OK, we’re going to try a lot of sample sizes. Let’s say we have 1000 simulations for every sample size from 3 to 20. This is just a dplyr workflow where we create a tibble or data frame with a column for sample size, group by sample size, and them use summarize and map_dbl to get a new column of p-values.

p_tibble <- tibble(n = 3:20) |>
  group_by(n) |>
  summarize(p = map_dbl(1:1000, ~get_p(n)))

p_tibble

# A tibble: 18,000 × 2
# Groups:   n [18]
       n       p
   <int>   <dbl>
 1     3 0.711  
 2     3 0.365  
 3     3 0.393  
 4     3 0.200  
 5     3 0.338  
 6     3 0.128  
 7     3 0.122  
 8     3 0.00123
 9     3 0.518  
10     3 0.421  
# … with 17,990 more rows

Great! And it’s still grouped! We can now use that, and for each sample size, calculate a false positive rate (which is \(\beta\)) and power given a pre-selected \(\alpha\). Let’s go with 0.07 for funsies.

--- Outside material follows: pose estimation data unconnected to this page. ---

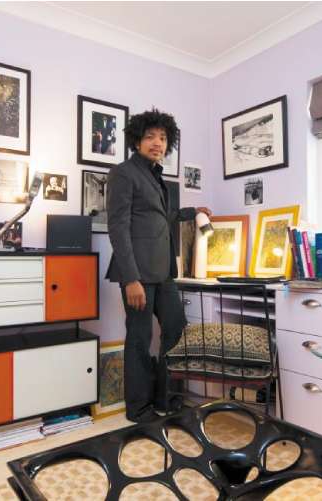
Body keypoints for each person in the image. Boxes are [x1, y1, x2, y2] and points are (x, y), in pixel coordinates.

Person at [106, 108, 211, 423]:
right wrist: (131, 279)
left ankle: (167, 399)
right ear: (137, 140)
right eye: (150, 136)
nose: (157, 143)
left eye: (163, 138)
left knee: (176, 331)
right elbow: (118, 227)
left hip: (164, 271)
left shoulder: (156, 176)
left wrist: (193, 211)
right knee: (139, 338)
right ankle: (138, 409)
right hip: (137, 274)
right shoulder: (123, 173)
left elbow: (162, 216)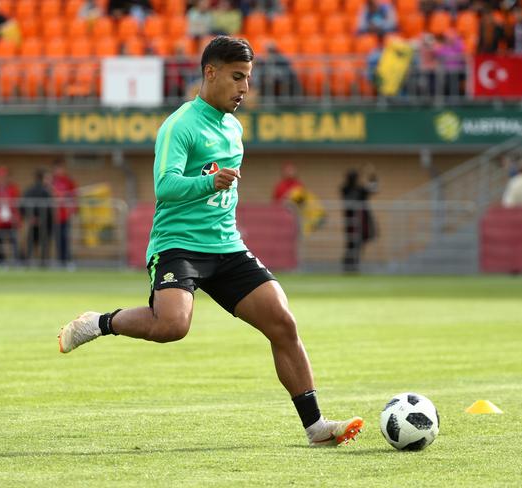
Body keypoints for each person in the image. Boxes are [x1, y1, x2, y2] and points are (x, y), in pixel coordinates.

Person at [58, 36, 363, 448]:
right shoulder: (180, 125)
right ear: (210, 72)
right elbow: (164, 186)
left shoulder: (234, 128)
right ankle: (98, 323)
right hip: (178, 244)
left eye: (249, 79)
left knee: (283, 323)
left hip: (226, 246)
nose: (244, 88)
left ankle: (315, 427)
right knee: (171, 326)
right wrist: (207, 182)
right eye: (237, 77)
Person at [340, 166, 378, 273]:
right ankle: (348, 265)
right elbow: (349, 198)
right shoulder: (345, 188)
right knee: (351, 243)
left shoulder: (360, 189)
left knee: (359, 242)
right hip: (351, 221)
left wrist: (373, 176)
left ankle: (354, 265)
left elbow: (374, 188)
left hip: (362, 220)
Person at [0, 165, 20, 265]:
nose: (2, 179)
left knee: (13, 241)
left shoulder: (13, 188)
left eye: (4, 176)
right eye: (0, 176)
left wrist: (16, 216)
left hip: (10, 220)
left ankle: (16, 260)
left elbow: (17, 203)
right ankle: (0, 261)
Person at [20, 169, 54, 267]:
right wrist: (39, 218)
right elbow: (50, 209)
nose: (49, 181)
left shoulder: (28, 190)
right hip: (44, 223)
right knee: (43, 244)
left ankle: (25, 263)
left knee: (30, 243)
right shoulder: (45, 192)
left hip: (32, 222)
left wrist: (29, 217)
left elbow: (21, 206)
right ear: (42, 178)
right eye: (47, 178)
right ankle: (43, 264)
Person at [51, 159, 77, 267]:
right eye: (57, 169)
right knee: (58, 239)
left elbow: (73, 196)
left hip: (66, 215)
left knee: (66, 238)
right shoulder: (52, 182)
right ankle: (60, 260)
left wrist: (73, 208)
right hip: (55, 216)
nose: (59, 171)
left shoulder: (68, 181)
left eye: (61, 168)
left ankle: (68, 260)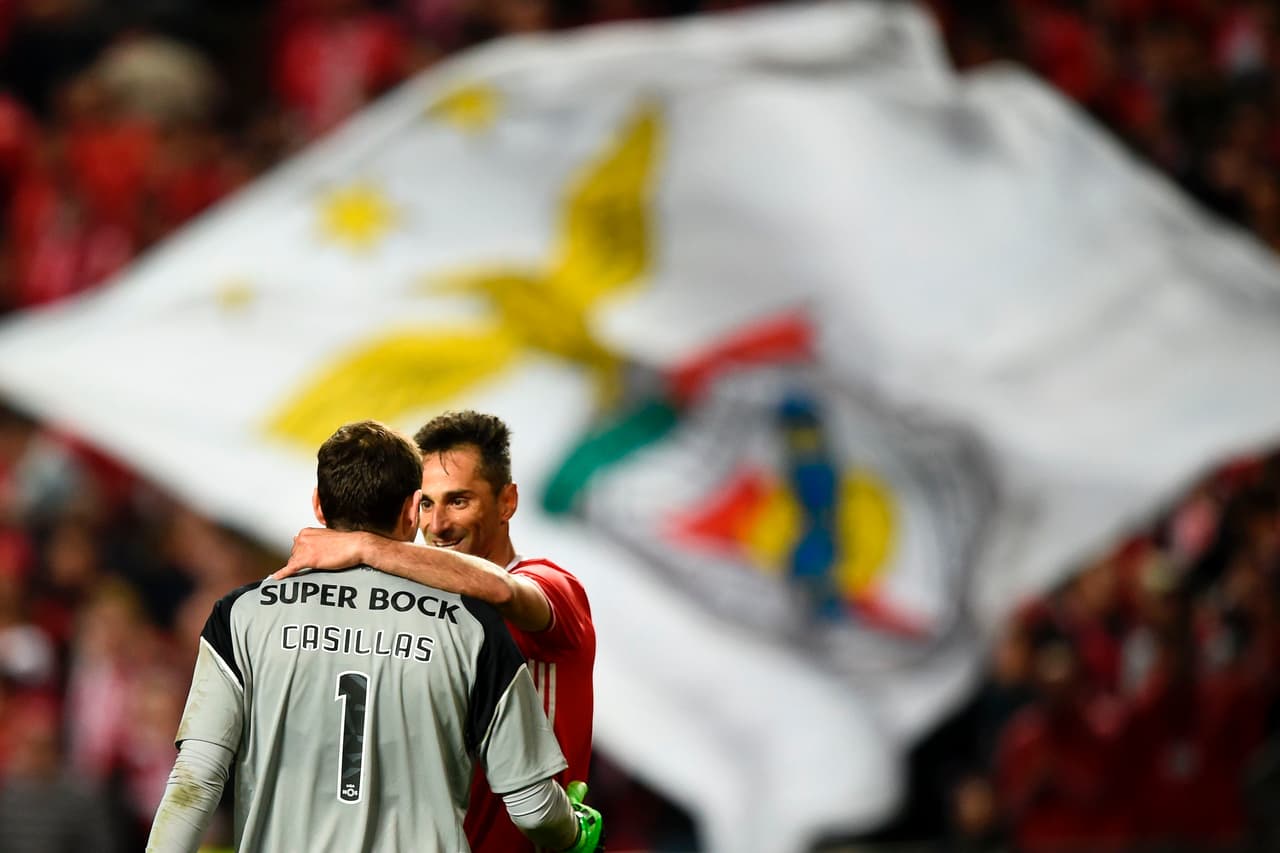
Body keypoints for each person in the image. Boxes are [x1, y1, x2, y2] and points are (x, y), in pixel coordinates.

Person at [146, 420, 601, 853]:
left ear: (319, 505)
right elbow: (534, 810)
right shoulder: (472, 628)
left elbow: (195, 779)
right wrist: (575, 830)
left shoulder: (241, 615)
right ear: (411, 511)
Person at [275, 410, 596, 853]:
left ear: (506, 501)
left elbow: (500, 590)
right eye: (426, 504)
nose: (438, 525)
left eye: (458, 501)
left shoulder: (553, 586)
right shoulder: (414, 614)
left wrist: (365, 545)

power_tibble <- p_tibble |>
  summarize(beta = sum(p > 0.07)/n(),
            power = 1-beta)

ggplot(data = power_tibble,
       mapping = aes(x = n, y = power)) +
  geom_point() +
  geom_line()

So, a sample size if about 6 should be adequate.

3. Playing with Alpha

So, how does \(\alpha\) influence things here? We can actualy look at that by not using a fixed alpha, but instead, try a few! Here we can use tidyr::crossing() to good effect.

library(tidyr)

power_tibble_alpha <- p_tibble |>
  crossing(tibble(alpha = seq(0.001, 0.15, length.out = 5))) |>
  group_by(n, alpha) |>
  summarize(beta = sum(p > alpha)/n(),
            power = 1-beta)

ggplot(data = power_tibble_alpha,
       mapping = aes(x = n, y = power, color = factor(alpha))) +
  geom_point() +
  geom_line()

As you increase alpha, your power goes down and you need a higher sample size to achieve comparable power!

4. Mudge’s Optimal Alpha

We can actually use that approach to calculate Mudge’s Optimal Alpha. Let’s assume there is an equal cost to a type I versus type II error (a good call in many studies!). We can use the approach above to calculate \(\omega = (\alpha + \beta)/2\) and then find the value of \(\alpha\) at the minimum of \(\omega\). And we can do this for different sample sizes. Let’s go with 10.

mudge <- p_tibble |>
  crossing(tibble(alpha = seq(0.001, 0.15, length.out = 500))) |>
  group_by(n, alpha) |>
  summarize(beta = sum(p > alpha)/n())|>
  mutate(omega = (alpha + beta)/2,
         power = 1-beta)

ggplot(data = mudge |> filter(n == 10),
       mapping = aes(x = alpha, y = omega)) +
  geom_line()

mudge |> 
  ungroup() |>
  filter(n == 10) |>
  filter(omega == min(omega))

# A tibble: 1 × 5
      n  alpha  beta  omega power
  <int>  <dbl> <dbl>  <dbl> <dbl>
1    10 0.0428 0.022 0.0324 0.978

We can even look at how the optimal alpha will change by sample size

opt_alpha <- mudge |> 
  filter(omega == min(omega))

ggplot(data = opt_alpha,
       mapping = aes(x = n, y = alpha)) +
  geom_line()

Neat!

5. Example

Let’s say we have a simple experiment - we have three groups, A, B, and C. The true value of y for each group is 1, 3, and 5, respectively, with a residual standard deviation of 2. Note, to replicate treatments, rep(c("A", "B", "C"), n) should do! Similarly, use a vector for means to a normal distribution when simulating y.

If alpha = 0.05, what’s the optimal sample size to achieve a power of 0.8 for an F test?
If alpha = 0.05, what’s the optimal sample size to achieve a power of 0.8 for a comparison of group B to C?
What is the optimal alpha for an F test with a sample size of 12?